Financial crisis looms for 26 counties as Controller of Budget rejects budgets citing irregularities

Financial crisis looms for 26 counties as Controller of Budget rejects budgets citing irregularities

Eighteen counties had their budget documents returned for failing to link allocations to specific projects, disguising recurrent expenses as development plans, and withholding planning documents.

Counties across the country, including Nakuru, Kisumu, Uasin Gishu, Bungoma and Narok, are bracing for a financial crisis after the Controller of Budget (CoB) rejected 26 county budgets, citing illegal allocations, disguised expenditures and missing documents.

CoB Margaret Nyakang’o said her office declined to approve the 2025/26 budgets of the affected counties, effectively blocking cash disbursements and leaving operations at risk.

Eighteen counties had their budget documents returned for failing to link allocations to specific projects, disguising recurrent expenses as development plans, and withholding planning documents. A further six counties failed to submit their approved budgets by Tuesday’s deadline and therefore could not be funded.

“Only the cleared ones are sent to IFMIS and can therefore requisition funds. The ones with comments mean that we came across non-compliance in the submitted budget and wrote back to the county to explain themselves and commit to correcting any shortcomings within the timelines provided,” Nyakang’o said.

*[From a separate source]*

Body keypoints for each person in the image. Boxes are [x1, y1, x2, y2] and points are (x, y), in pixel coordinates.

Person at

Other counties flagged for non-compliance include Nakuru, Uasin Gishu, Bungoma, Narok, Bomet, Busia, Kajiado, Kisumu, Kericho, and Garissa. Kericho’s documents are still under review, while Isiolo’s were referred to the CoB’s legal department. Wajir, Mandera, Meru, Nyandarua, Trans Nzoia, and Siaya did not submit their approved budgets by Tuesday.

The stalemate now threatens to trigger salary delays, pending bills to suppliers and contractors, and shortages of medicines and medical kits in hospitals.

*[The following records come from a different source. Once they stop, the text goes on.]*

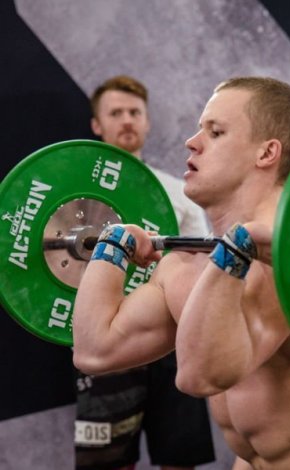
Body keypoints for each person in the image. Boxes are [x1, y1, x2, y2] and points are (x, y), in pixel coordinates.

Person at [72, 76, 290, 469]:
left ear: (267, 152)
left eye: (215, 132)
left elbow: (202, 376)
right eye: (200, 129)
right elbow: (95, 349)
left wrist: (233, 252)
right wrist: (112, 244)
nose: (192, 141)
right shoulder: (185, 264)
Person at [74, 75, 215, 470]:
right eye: (115, 113)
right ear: (97, 125)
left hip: (170, 343)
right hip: (109, 342)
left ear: (147, 122)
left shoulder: (178, 191)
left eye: (135, 112)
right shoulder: (72, 197)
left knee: (179, 459)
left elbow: (200, 269)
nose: (127, 120)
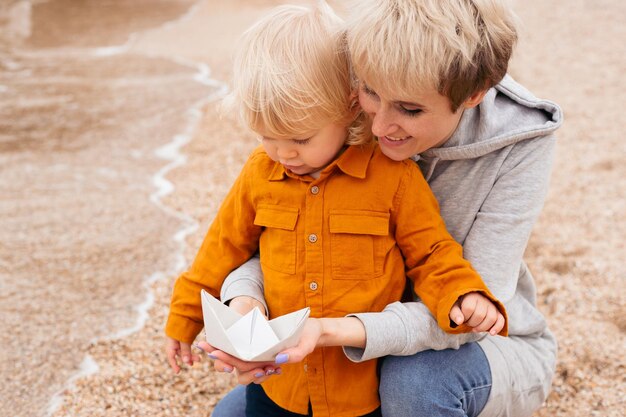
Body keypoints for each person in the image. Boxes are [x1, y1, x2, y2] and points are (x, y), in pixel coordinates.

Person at [209, 0, 563, 417]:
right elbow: (278, 237)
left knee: (414, 384)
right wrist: (247, 304)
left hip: (474, 347)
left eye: (410, 110)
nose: (376, 130)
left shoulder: (521, 144)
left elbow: (468, 318)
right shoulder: (349, 106)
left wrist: (327, 330)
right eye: (370, 93)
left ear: (475, 93)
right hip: (351, 342)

Quoting the law, Nyakang’o said: “Section 104 (1) of the County Government Act, 2012 stipulates that a county government shall plan for the county and no public funds shall be appropriated outside an approved planning framework.”

She explained that counties are required to present the County Integrated Development Plan (CIDP), the Annual Development Plan, and the County Fiscal Strategy Paper (CFSP) before their budgets can be approved. A CIDP serves as a five-year development blueprint, while a CFSP outlines revenue, expenditure, and fiscal policy directions for the coming financial year. Despite this requirement, the CoB said most of the counties flagged for non-compliance submitted their documents only this month.

The delay in submission, she added, contributed to the lack of disbursements in July.

“There is no way they would have spent any funds. Even after releasing the July disbursement, very few have requisitioned even salaries to date,” she said.

Treasury Cabinet Secretary John Mbadi confirmed that the July allocations were already transferred to the County Revenue Fund (CRF) on August 11, but stressed that counties cannot access the funds until their budget issues are resolved.

“By June 26, the National Treasury had released all the money to cover FY 2024/25, and we sent the July allocations to the CRF on August 11. Treasury has now become timely in sending money, that’s why counties are not complaining,” Mbadi said, adding that only the August disbursement was pending.

The CoB’s review further faulted counties for failing to submit programme-based budgets with details such as project locations, objectives, and cost estimates.

“Information on the geographical location of projects is necessary in ascertaining equity in resource allocation across the county. It would also facilitate the monitoring of projects in a transparent manner,” her office said.

She also noted that some counties disguised recurrent expenditures as development spending to meet the legal threshold requiring at least 30 per cent of budgets to go to development.

“Development expenditure is expenditure for the creation or renewal of assets. Further, to ascertain whether a budget estimate has met the 30 per cent rule, there is a need to analyse the development expenditure items to eliminate items which appear recurrent in nature,” Nyakang’o explained.

Among the items wrongly classified as development were Members of County Assembly (MCAs) and county staff car and mortgage loans, bursaries and scholarships, foreign travels, benchmarking trips, consultancy services, and procurement of medical supplies.

“Allocation to a bursary and scholarship or any fund where there is no recovery of dispatched funds and does not go to specific development projects, such as a fund for the aged. Allocation for procurement of medical drugs, publicity, advertisement, and general awareness campaigns, and purchase of motor vehicles/office furniture/computers/software, unless under a development programme,” the CoB added.

Her office also directed counties to avoid duplicating national government functions without formal agreements, allocate adequate resources to maintain basic services, keep their wage bills below 35 per cent of revenues, and restrict emergency funds to a ceiling of two per cent of total budgets.